The investigation into the El Salvador hack was carried out by the University of Toronto's Citizen Lab and digital rights group Access Now. They said they had found evidence of incursions on 37 devices belonging to 35 individuals, external between July 2020 and November 2021.
Those who were allegedly hacked work at three human rights groups and six news publications, and one is an independent journalist. Amnesty International's Security Lab independently confirmed the findings.
The main target was El Faro, the country's leading independent news outlet, which had 22 people hacked including reporters and editors. That amounts to more than half of its staff. The report said it had evidence that data had been stolen from many of the devices affected.
The alleged hacks coincided with reports the outlet published about scandals involving President Nayib Bukele's administration, including allegations that the government secretly negotiated with gang leaders in prison in order to reduce the levels of crime. The government denied the claims.
Carlos Martínez, an investigative journalist who wrote those reports, said hackers had spent 269 days inside his phone. "For 269 days they invaded my privacy," he said on Twitter.
The revelations also come amid an increasingly hostile environment for media and rights groups under President Bukele, a populist who enjoys high approval ratings and often rails against his critics in the press.
El Faro's editor-in-chief Oscar Martínez had his phone infiltrated at least 42 times, according to Citizen Lab.
"It is hard for me to think or conclude something other than the government of El Salvador" was behind the alleged hacks, Mr Martínez was quoted by Reuters news agency as saying. "It's evident that there is a radical interest in understanding what El Faro is doing."

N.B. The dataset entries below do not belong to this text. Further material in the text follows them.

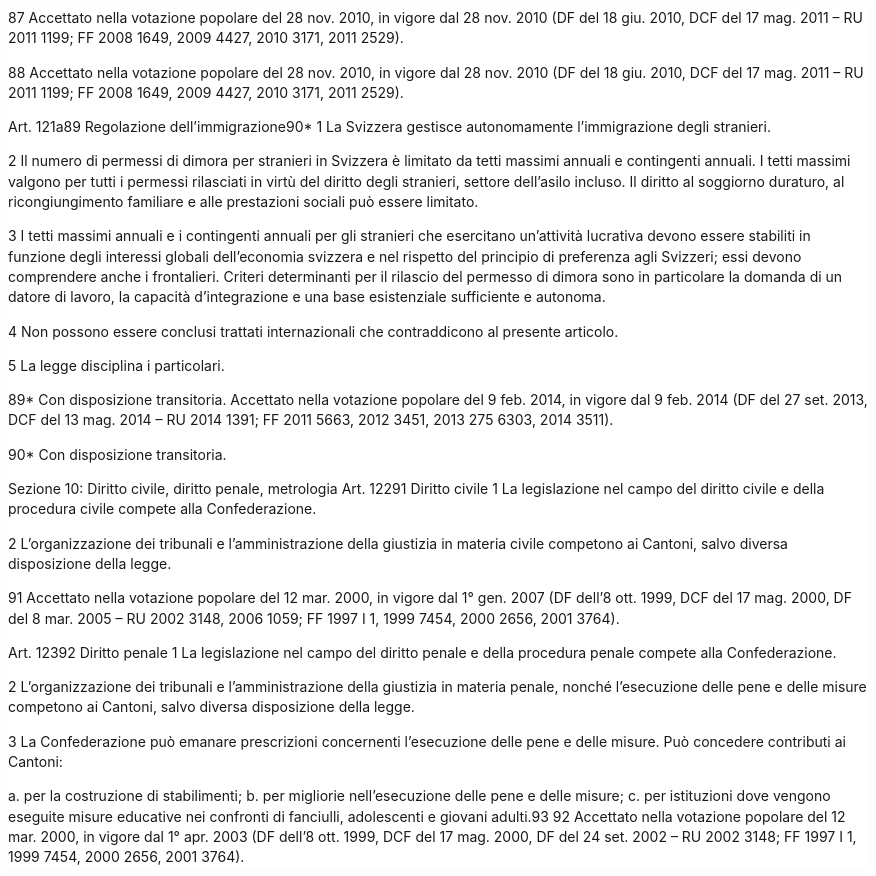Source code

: 87 Accettato nella votazione popolare del 28 nov. 2010, in vigore dal 28 nov. 2010 (DF del 18 giu. 2010, DCF del 17 mag. 2011 – RU 2011 1199; FF 2008 1649, 2009 4427, 2010 3171, 2011 2529).

88 Accettato nella votazione popolare del 28 nov. 2010, in vigore dal 28 nov. 2010 (DF del 18 giu. 2010, DCF del 17 mag. 2011 – RU 2011 1199; FF 2008 1649, 2009 4427, 2010 3171, 2011 2529).

Art. 121a89 Regolazione dell’immigrazione90*
1 La Svizzera gestisce autonomamente l’immigrazione degli stranieri.

2 Il numero di permessi di dimora per stranieri in Svizzera è limitato da tetti massimi annuali e contingenti annuali. I tetti massimi valgono per tutti i permessi rilasciati in virtù del diritto degli stranieri, settore dell’asilo incluso. Il diritto al soggiorno duraturo, al ricongiungimento familiare e alle prestazioni sociali può essere limitato.

3 I tetti massimi annuali e i contingenti annuali per gli stranieri che esercitano un’attività lucrativa devono essere stabiliti in funzione degli interessi globali dell’economia svizzera e nel rispetto del principio di preferenza agli Svizzeri; essi devono comprendere anche i frontalieri. Criteri determinanti per il rilascio del permesso di dimora sono in particolare la domanda di un datore di lavoro, la capacità d’integrazione e una base esistenziale sufficiente e autonoma.

4 Non possono essere conclusi trattati internazionali che contraddicono al presente articolo.

5 La legge disciplina i particolari.

89* Con disposizione transitoria. Accettato nella votazione popolare del 9 feb. 2014, in vigore dal 9 feb. 2014 (DF del 27 set. 2013, DCF del 13 mag. 2014 – RU 2014 1391; FF 2011 5663, 2012 3451, 2013 275 6303, 2014 3511).

90* Con disposizione transitoria.

Sezione 10: Diritto civile, diritto penale, metrologia
Art. 12291 Diritto civile
1 La legislazione nel campo del diritto civile e della procedura civile compete alla Confederazione.

2 L’organizzazione dei tribunali e l’amministrazione della giustizia in materia civile competono ai Cantoni, salvo diversa disposizione della legge.

91 Accettato nella votazione popolare del 12 mar. 2000, in vigore dal 1° gen. 2007 (DF dell’8 ott. 1999, DCF del 17 mag. 2000, DF del 8 mar. 2005 – RU 2002 3148, 2006 1059; FF 1997 I 1, 1999 7454, 2000 2656, 2001 3764).

Art. 12392 Diritto penale
1 La legislazione nel campo del diritto penale e della procedura penale compete alla Confederazione.

2 L’organizzazione dei tribunali e l’amministrazione della giustizia in materia penale, nonché l’esecuzione delle pene e delle misure competono ai Cantoni, salvo diversa disposizione della legge.

3 La Confederazione può emanare prescrizioni concernenti l’esecuzione delle pene e delle misure. Può concedere contributi ai Cantoni:

a.
per la costruzione di stabilimenti;
b.
per migliorie nell’esecuzione delle pene e delle misure;
c.
per istituzioni dove vengono eseguite misure educative nei confronti di fanciulli, adolescenti e giovani adulti.93
92 Accettato nella votazione popolare del 12 mar. 2000, in vigore dal 1° apr. 2003 (DF dell’8 ott. 1999, DCF del 17 mag. 2000, DF del 24 set. 2002 – RU 2002 3148; FF 1997 I 1, 1999 7454, 2000 2656, 2001 3764).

Citizen Lab said it could not conclusively say who was behind the deployment of the spyware but that there was "circumstantial evidence pointing to a strong El Salvador government nexus".
John Scott-Railton, senior researcher at Citizen Lab and an author of the report, told the Associated Press that the "aggressiveness and persistence of the hacking was jaw-dropping".
"What was especially disturbing in this case was its juxtaposition with the physical threats and violent language against the media in El Salvador," he said. "This is the kind of thing that perhaps wouldn't surprise you in a dictatorship but at least on paper El Salvador is a democracy."
Sofía Medina, a spokeswoman for President Bukele, said in a statement that "El Salvador is no way associated with Pegasus and nor is a client of NSO Group", and that the government was investigating the possible use of the spyware in the country.
The allegations are the latest to hit NSO, which was blacklisted by the US government last year amid allegations that its spyware was being used by repressive governments to hack innocent people, including activists, politicians and journalists.
NSO said in a statement that it sold its products only to legitimate intelligence and law enforcement agencies for use against terrorists and criminals, and that it did not know who the targets of its customers were. The company declined to comment on whether El Salvador was a Pegasus customer.